Data type of a property

cypher

(Mike R Black) #1

In Cypher how can I check the data type of a property?

Once a property is used for one data type, are all properties for that node label that same property? I'm assuming no. So if I have a node label :testnode and I have a property of mystery. I could mix-match putting numbers, strings, dates, etc... in the nodes. Obviously a data quality nightmare but that leads me back to my first question. I'd like to be able to query my nodes and look for data quality issues.


(M. David Allen) #2

Cypher properties always have a type, but Neo4j doesn't constrain their type. That is to say that if you have a node property called mystery, it's possible to make it sometimes a string, sometimes an integer.

For example, this is OK:

CREATE (:testnode { mystery: 1 });
CREATE (:testnode { mystery: "Hello" });

A way that you can profile looking for data quality issues is by checking types like this:

MATCH (t:testnode)
WHERE t.mystery = toString(t.mystery)
RETURN count(t);

That will tell you how many strings there are. If the property were an int, it wouldn't match. You could do a similar things with other types too, to build up a table of how many instances were which type for an attribute.


(Mike R Black) #3

Thanks!

I think you may have given me an idea for a way I could contribute to the APOC library. Have a function like DataType() that would go through a series of case statements testing each data type and return a string value of the data type that it was determined to be.


(Benoit Simard) #4

Hi Mike,

In fact it already exists, take a look at apoc.meta.type function.

Example :

WITH [true, 42, 'foo', 1.2] AS data
UNWIND data as value
RETURN apoc.meta.type(value)

Result is :

"BOOLEAN"
"INTEGER"
"STRING"
"FLOAT" 

Cheers


(M. David Allen) #5

Benoit's got a good idea -- thing is I would just caution you that there's a way of telling the type of an individual property value, but that's not the same thing as a property having a type -- they don't have types, or at least they can vary.

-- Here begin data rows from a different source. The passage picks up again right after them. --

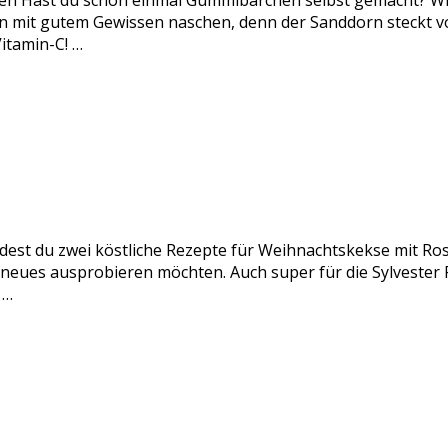
n Hast du schon einmal Gummibärchen selbst gemacht? Wir
it gutem Gewissen naschen, denn der Sanddorn steckt voll
itamin-C! …
ndest du zwei köstliche Rezepte für Weihnachtskekse mit Ro
s neues ausprobieren möchten. Auch super für die Sylveste
 …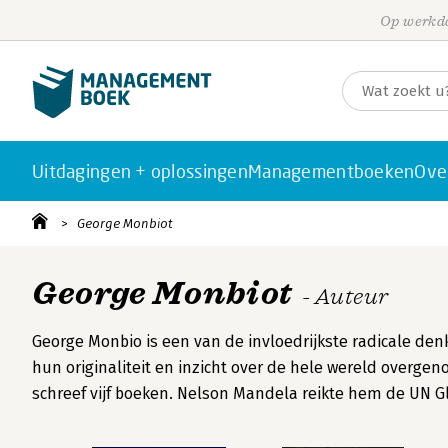
Op werkda
Uitdagingen + oplossingen
Managementboeken
Ove
George Monbiot
George Monbiot
- Auteur
George Monbio is een van de invloedrijkste radicale de
hun originaliteit en inzicht over de hele wereld overgen
schreef vijf boeken. Nelson Mandela reikte hem de UN G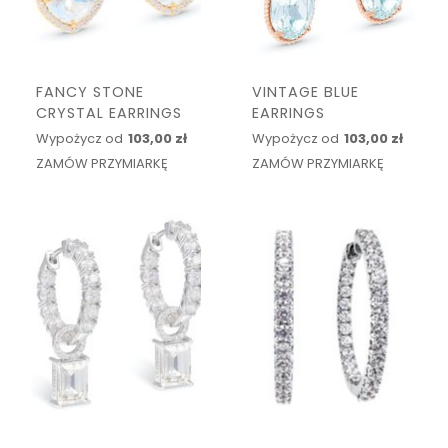
FANCY STONE
VINTAGE BLUE
CRYSTAL EARRINGS
EARRINGS
Wypożycz od
103,00 zł
Wypożycz od
103,00 zł
ZAMÓW PRZYMIARKĘ
ZAMÓW PRZYMIARKĘ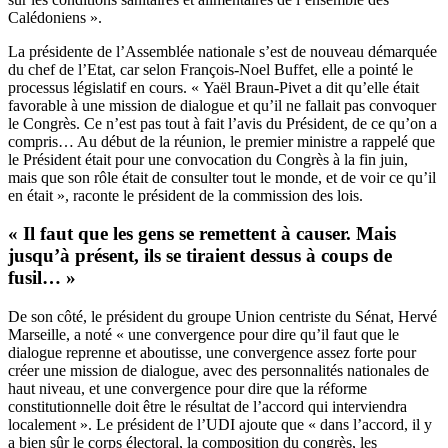
Calédoniens ».
La présidente de l’Assemblée nationale s’est de nouveau démarquée
du chef de l’Etat, car selon François-Noel Buffet, elle a pointé le
processus législatif en cours. « Yaël Braun-Pivet a dit qu’elle était
favorable à une mission de dialogue et qu’il ne fallait pas convoquer
le Congrès. Ce n’est pas tout à fait l’avis du Président, de ce qu’on a
compris… Au début de la réunion, le premier ministre a rappelé que
le Président était pour une convocation du Congrès à la fin juin,
mais que son rôle était de consulter tout le monde, et de voir ce qu’il
en était », raconte le président de la commission des lois.
« Il faut que les gens se remettent à causer. Mais
jusqu’à présent, ils se tiraient dessus à coups de
fusil… »
De son côté, le président du groupe Union centriste du Sénat, Hervé
Marseille, a noté « une convergence pour dire qu’il faut que le
dialogue reprenne et aboutisse, une convergence assez forte pour
créer une mission de dialogue, avec des personnalités nationales de
haut niveau, et une convergence pour dire que la réforme
constitutionnelle doit être le résultat de l’accord qui interviendra
localement ». Le président de l’UDI ajoute que « dans l’accord, il y
a bien sûr le corps électoral, la composition du congrès, les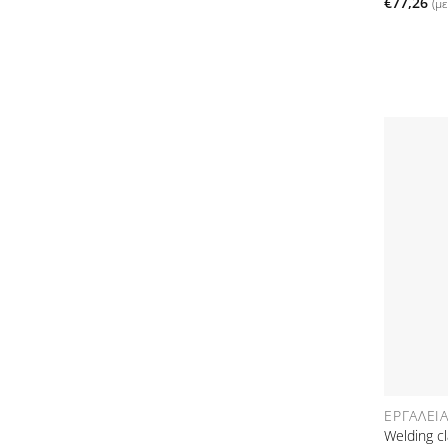
€
77,26
(μ
ΕΡΓΑΛΕΊ
Welding c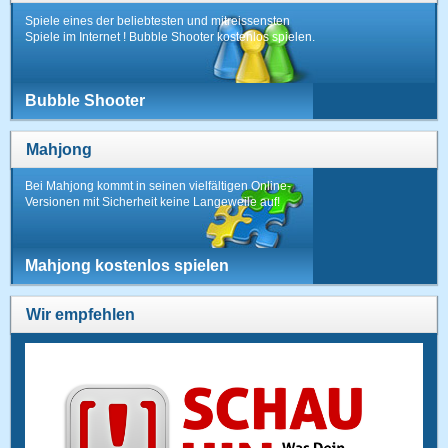
Spiele eines der beliebtesten und mitreissensten
Spiele im Internet ! Bubble Shooter kostenlos spielen.
Bubble Shooter
Mahjong
Bei Mahjong kommt in seinen vielfältigen Online-
Versionen mit Sicherheit keine Langeweile auf!
Mahjong kostenlos spielen
Wir empfehlen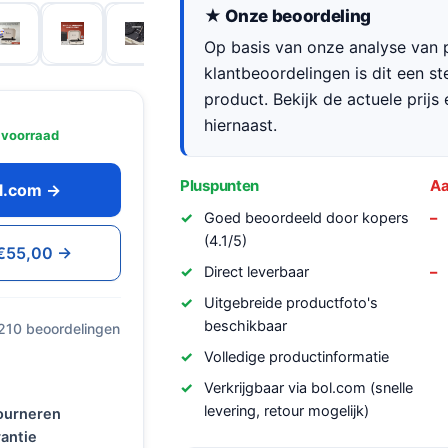
★ Onze beoordeling
Op basis van onze analyse van p
klantbeoordelingen is dit een s
product. Bekijk de actuele prijs 
hiernaast.
 voorraad
Pluspunten
Aa
ol.com →
Goed beoordeeld door kopers
(4.1/5)
 €55,00 →
Direct leverbaar
Uitgebreide productfoto's
beschikbaar
 210 beoordelingen
Volledige productinformatie
Verkrijgbaar via bol.com (snelle
levering, retour mogelijk)
tourneren
antie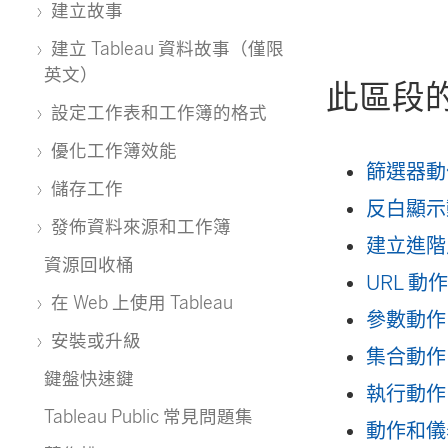
建立故事
建立 Tableau 資料故事（僅限
英文）
此區段
設定工作表和工作簿的格式
優化工作簿效能
篩選器動
儲存工作
反白顯示
發佈資料來源和工作簿
建立進階
資源回收桶
URL 動
在 Web 上使用 Tableau
參數動作
安裝或升級
集合動作
鍵盤快速鍵
執行動作
Tableau Public 常見問題集
動作和儀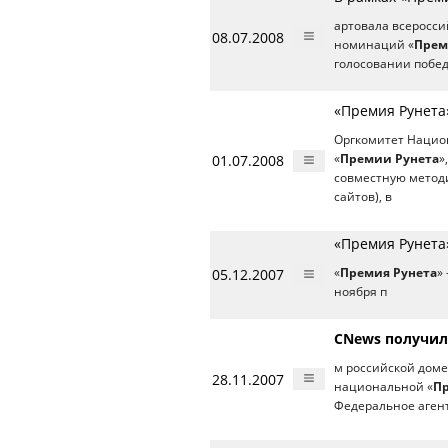
артовала всеросси
08.07.2008
номинаций «
Прем
голосовании побе
«Премия Рунета
Оргкомитет Национ
01.07.2008
«
Премии Рунета
»
совместную метод
сайтов), в
«Премия Рунета
05.12.2007
«
Премия Рунета
»
ноября п
CNews получил
м российской дом
28.11.2007
национальной «
П
Федеральное аген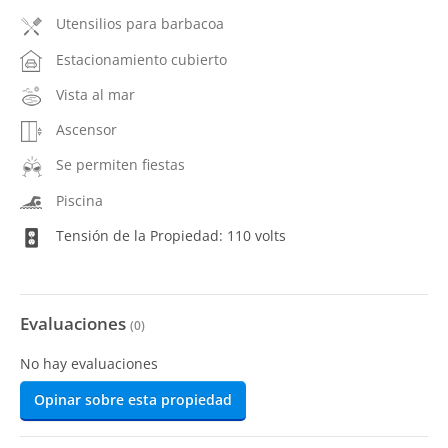
Utensilios para barbacoa
Estacionamiento cubierto
Vista al mar
Ascensor
Se permiten fiestas
Piscina
Tensión de la Propiedad: 110 volts
Evaluaciones
(
0
)
No hay evaluaciones
Opinar sobre esta propiedad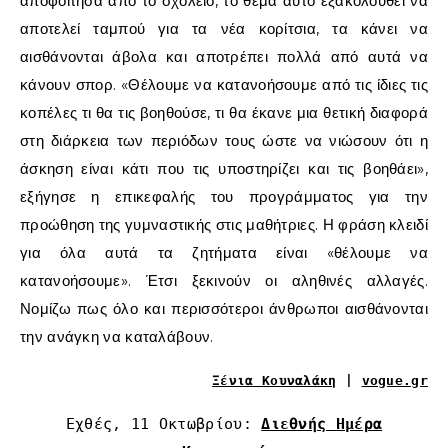
αποφοίτησα από το σχολείο, το θέμα αυτό εξακολουθεί να
αποτελεί ταμπού για τα νέα κορίτσια, τα κάνει να
αισθάνονται άβολα και αποτρέπει πολλά από αυτά να
κάνουν σπορ. «Θέλουμε να κατανοήσουμε από τις ίδιες τις
κοπέλες τι θα τις βοηθούσε, τι θα έκανε μια θετική διαφορά
στη διάρκεια των περιόδων τους ώστε να νιώσουν ότι η
άσκηση είναι κάτι που τις υποστηρίζει και τις βοηθάει»,
εξήγησε η επικεφαλής του προγράμματος για την
προώθηση της γυμναστικής στις μαθήτριες. Η φράση κλειδί
για όλα αυτά τα ζητήματα είναι «θέλουμε να
κατανοήσουμε». Έτσι ξεκινούν οι αληθινές αλλαγές.
Νομίζω πως όλο και περισσότεροι άνθρωποι αισθάνονται
την ανάγκη να καταλάβουν.
Ξένια Κουναλάκη
|
vogue.gr
Εχθές, 11 Οκτωβρίου:
Διεθνής Ημέρα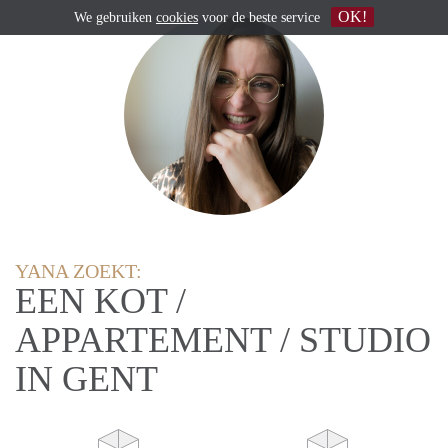
OK!
We gebruiken
cookies
voor de beste service
YANA ZOEKT:
EEN KOT /
APPARTEMENT / STUDIO
IN GENT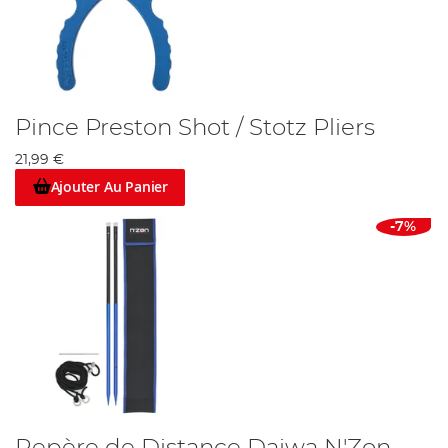
Pince Preston Shot / Stotz Pliers
21,99 €
Ajouter Au Panier
-7%
Repère de Distance Daiwa N'Zon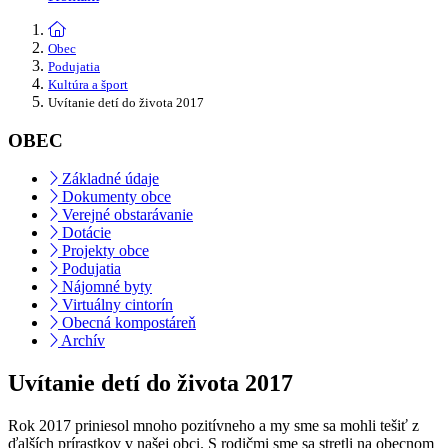
Obec
Podujatia
Kultúra a šport
Uvítanie detí do života 2017
OBEC
Základné údaje
Dokumenty obce
Verejné obstarávanie
Dotácie
Projekty obce
Podujatia
Nájomné byty
Virtuálny cintorín
Obecná kompostáreň
Archív
Uvítanie detí do života 2017
Rok 2017 priniesol mnoho pozitívneho a my sme sa mohli tešiť z
ďalších prírastkov v našej obci. S rodičmi sme sa stretli na obecnom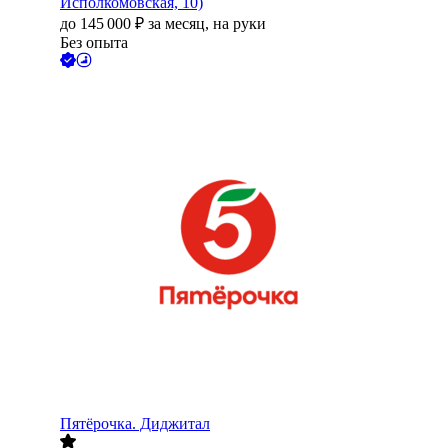
Исполкомовская, 10)
до
145 000
₽
за месяц,
на руки
Без опыта
Пятёрочка. Диджитал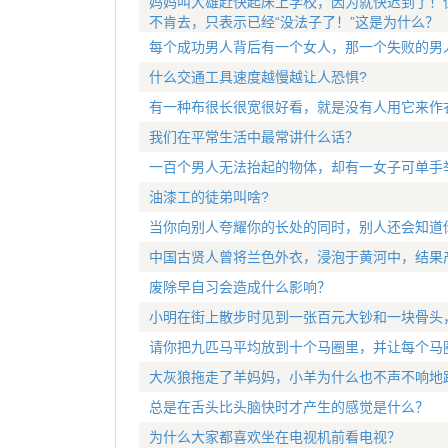
妈妈叫大雄赶快起床上学校，因为就快迟到了！
不肯去，只表示已经“没法子了！”这是为什么？
每个成功男人背后有一个女人，那一个失败的男
什么交通工具速度越慢越让人恐惧?
有一种布很长很宽很好看，就是没有人用它来作
我们在平常生活中最常讲什么话？
一百个男人无法抬起的物体，却有一女子可单手
油漆工的徒弟叫啥?
当你向别人夸耀你的长处的同时，别人还会知道
中国古贤人曾将兰色外衣，浸泡于黄河中，结果
废除早自习会造成什么影响？
小明在街上散步时见到一张百元大钞和一块骨头
请你把九匹马平均放到十个马圈里，并让每个马
大灰狼拖走了羊妈妈，小羊为什么也不声不响地
总是在舌头比头脑快时才产生的感觉是什么？
为什么大家都喜欢坐在电视机前看电视？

Reason I bring this up is that you need to do some kind of sampling, like for example MATCH (n:Node) return n.mystery limit 100 or MATCH (n:Node) where id(n) % 3 = 0 return n.mystery limit 100. Only if the types of all of the sample agree is it probably safe to assume that's the type of the property.


(Pradeep Ponduri) #6

Once a property is set as INT, how to make sure new values for that property too are INT.

Example:
I created a node with age as property and type casted it to INT.
When am creating nodes using load csv or jdbc, this age property is loaded as string not INT.
Do I need to typecast everytime i load?


(Elaine Rosenberg) #7

Properties do not have types. When you load the data, you must convert the data to the type that you want for that property.